Worked example: Calinski spatio-temporal FH

Suppose you want to add a spatio-temporal extension of the Fay–Herriot model.

File: src/catalogue/spatio-temporal-fh.ts

import type { CatalogueEntry } from '../types/index.js'

const entry: CatalogueEntry = {
  id: 'spatio-temporal-fh',
  displayName: 'Spatio-Temporal Fay–Herriot (Area-Level)',
  level: 'area',
  inferenceType: 'frequentist',
  targetTypes: ['continuous', 'proportion'],
  requiredInputs: {
    microdata: false,
    areaAggregates: true,
    censusAuxiliaries: 'area',
    weights: false,
    contiguityMatrix: true,
    coordinates: false,
  },
  spatial: true,
  robust: false,
  mseMethod: 'bootstrap',
  rPackage: 'sae2',
  rFunction: 'eblupSTFH',
  stataPackage: 'none',
  stataCommand: 'N/A — use R',
  stataMinVersion: 14,
  stataV14Fallback: null,
  plainDescription:
    'Extends the Fay–Herriot model to share strength across both space and time. ' +
    'Borrows information from neighbouring areas and from the same area in previous ' +
    'rounds. Requires area-level estimates for at least two time points.',
  whyChooseThis:
    'Choose this when you have area-level data for multiple survey rounds and a spatial ' +
    'adjacency matrix. It typically produces smaller mean squared errors than a ' +
    'cross-sectional FH model.',
  assumptions: [
    'Sampling variances of the direct estimates are known for all areas and periods.',
    'The spatial and temporal correlation structure is correctly specified.',
    'Area random effects are normally distributed.',
  ],
  references: [
    'Marhuenda, Y., Molina, I. & Morales, D. (2013).

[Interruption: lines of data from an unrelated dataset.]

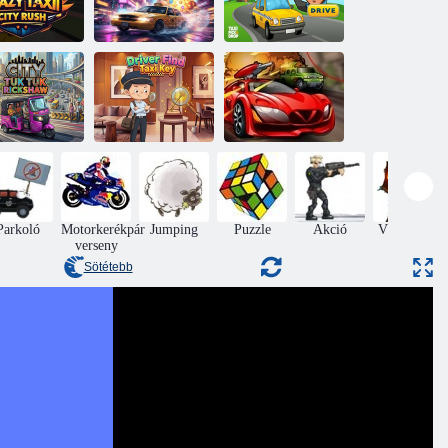
ült Taxi City
Rush
Drift Drift Taxi
Rushlane Cabbie
ros Tuk Tuk
Driver Find Taxi
Rickshaw
Key
Spy autó
Parkoló
Motorkerékpár
Jumping
Puzzle
Akció
Védelme a
verseny
vár
Sötétebb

Computational Statistics & Data Analysis 58, 308–325. https://doi.org/10.1016/j.csda.2012.09.002',
    'sae2 package: CRAN. https://cran.r-project.org/package=sae2',
  ],
  rTemplate: `# ============================================================
# Spatio-Temporal Fay–Herriot EBLUP (Area-Level)
# Generated by SAE Syntax Generator on {{DATE}}
# Reference: Marhuenda et al. (2013)
# R package: sae2
# Area-level data: {{AREA_DATA}}
# ============================================================

if (!requireNamespace("sae2", quietly = TRUE)) install.packages("sae2")
library(sae2)

area_data <- read.csv("{{AREA_DATA}}")
# Required columns: {{DIRECT_EST_VAR}}, {{DIRECT_VAR_VAR}}, {{AUX_VARS_R}},
#                   {{AREA_ID}}, time (integer period index), proximity matrix

# Load the spatial proximity matrix (rows/columns ordered as areas in area_data)
# W <- as.matrix(read.csv("proximity_matrix.csv", row.names = 1))

result <- eblupSTFH(
  formula  = {{DIRECT_EST_VAR}} ~ {{AUX_VARS_R}},
  vardir   = area_data${{DIRECT_VAR_VAR}},
  proxmat  = W,
  data     = area_data
)

print(result$eblup)
`,
  stataTemplate: `* ============================================================
* Spatio-Temporal Fay–Herriot — not available in Stata
* Generated by SAE Syntax Generator on {{DATE}}
* Use the R script above with the sae2 package.
* ============================================================

* This method has no Stata implementation.
* Please switch to R and use the sae2 package.
`,
}

export default entry

Register it in src/catalogue/index.ts, run npm test, and open a PR.


Tips

  • Keep plainDescription jargon-free. Imagine explaining it to a government statistician who is a survey expert but not an SAE specialist.
  • Always set stataV14Fallback when stataMinVersion > 14. A null value with stataMinVersion > 14 will fail the schema test.
  • If the method has no Stata implementation, set stataMinVersion: 14 and write a Stata template that clearly says "Use R" rather than leaving the field blank.
  • Use realistic variable names in the template comments (e.g. income, area_id) — they help users orient themselves before filling in their own names.